Securing etcd cluster

This document will describe all the TLS artifacts that are typically generated for setting up etcd-druid and etcd clusters in Gardener clusters. You can take inspiration from this and decide which communication lines are essential to be TLS enabled.

Communication lines

In order to undertand all the TLS artifacts that are required to setup etcd-druid and one or more etcd-clusters, one must have a clear view of all the communication channels that needs to be protected via TLS. In the diagram below all communication lines in a typical 3-node etcd cluster along with kube-apiserver and etcd-druid is illustrated.

Info

For Gardener setup all the communication lines are TLS enabled.

communication-lines

TLS artifacts

An etcd cluster setup by etcd-druid leverages the following TLS artifacts:

  • Certificate Authority used to sign server and client certificate key-pair for etcd-backup-restore specified via etcd.spec.backup.tls.tlsCASecretRef.
  • Server certificate key-pair specified via etcd.spec.backup.tls.serverTLSSecretRef used by etcd-backup-restore HTTPS server.
  • Client certificate key-pair specified via etcd.spec.backup.tls.clientTLSSecretRef used by etcd-wrapper to securely communicate to the etcd-backup-restore HTTPS server.
  • Certificate Authority used to sign server and client certificate key-pair for etcd and etcd-wrapper specified via etcd.spec.etcd.clientUrlTls.tlsCASecretRef for etcd client communication.
  • Server certificate key-pair specified via etcd.spec.etcd.clientUrlTls.serverTLSSecretRef used by etcd and etcd-wrapper HTTPS servers.
  • Client certificate key-pair specified via etcd.spec.etcd.clientUrlTls.clientTLSSecretRef used by:
  • etcd-wrapper and etcd-backup-restore to securely communicate to the etcd HTTPS server.

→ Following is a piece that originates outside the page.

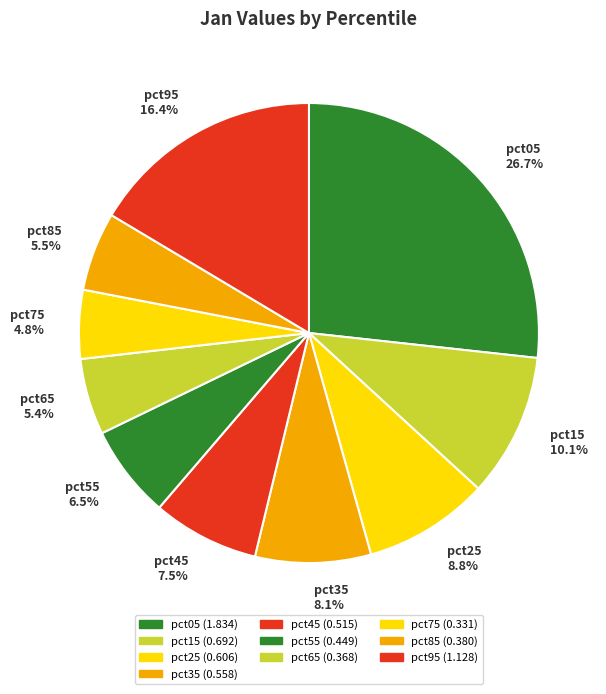

Approximately how many times larger is the value at pct75 compared to pct95?

0.3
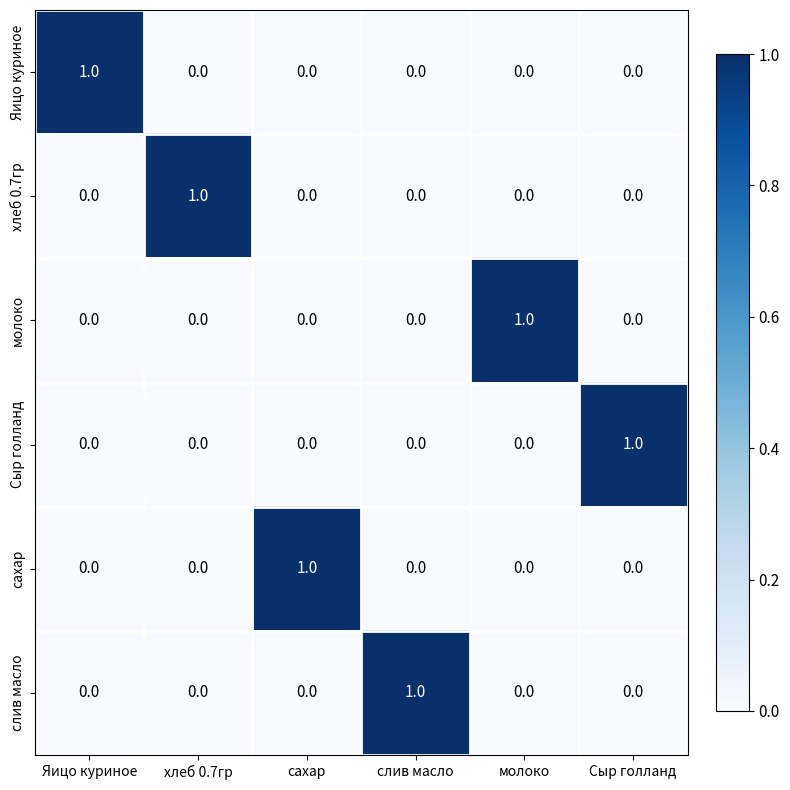

The Сыр голланд series shows 0 at Сыр голланд. True or false?

False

  • etcd-backup-restore to securely communicate to the etcd-wrapper HTTPS server.

  • Certificate Authority used to sign server certificate key-pair for etcd peer communication specified via etcd.spec.etcd.peerUrlTls.tlsCASecretRef.

  • Server certificate key-pair specified via etcd.spec.etcd.peerUrlTls.serverTLSSecretRef used for etcd peer communication.

Note

TLS artifacts should be created prior to creating Etcd clusters. etcd-druid currently does not provide a convenience way to generate these TLS artifacts. etcd recommends to use cfssl to generate certificates. However you can use any other tool as well. We do provide a convenience script for local development here which can be used to generate TLS artifacts. Currently this script is part of etcd-wrapper github repository but we will harmonize these scripts to be used across all github projects under the etcd-druid ecosystem.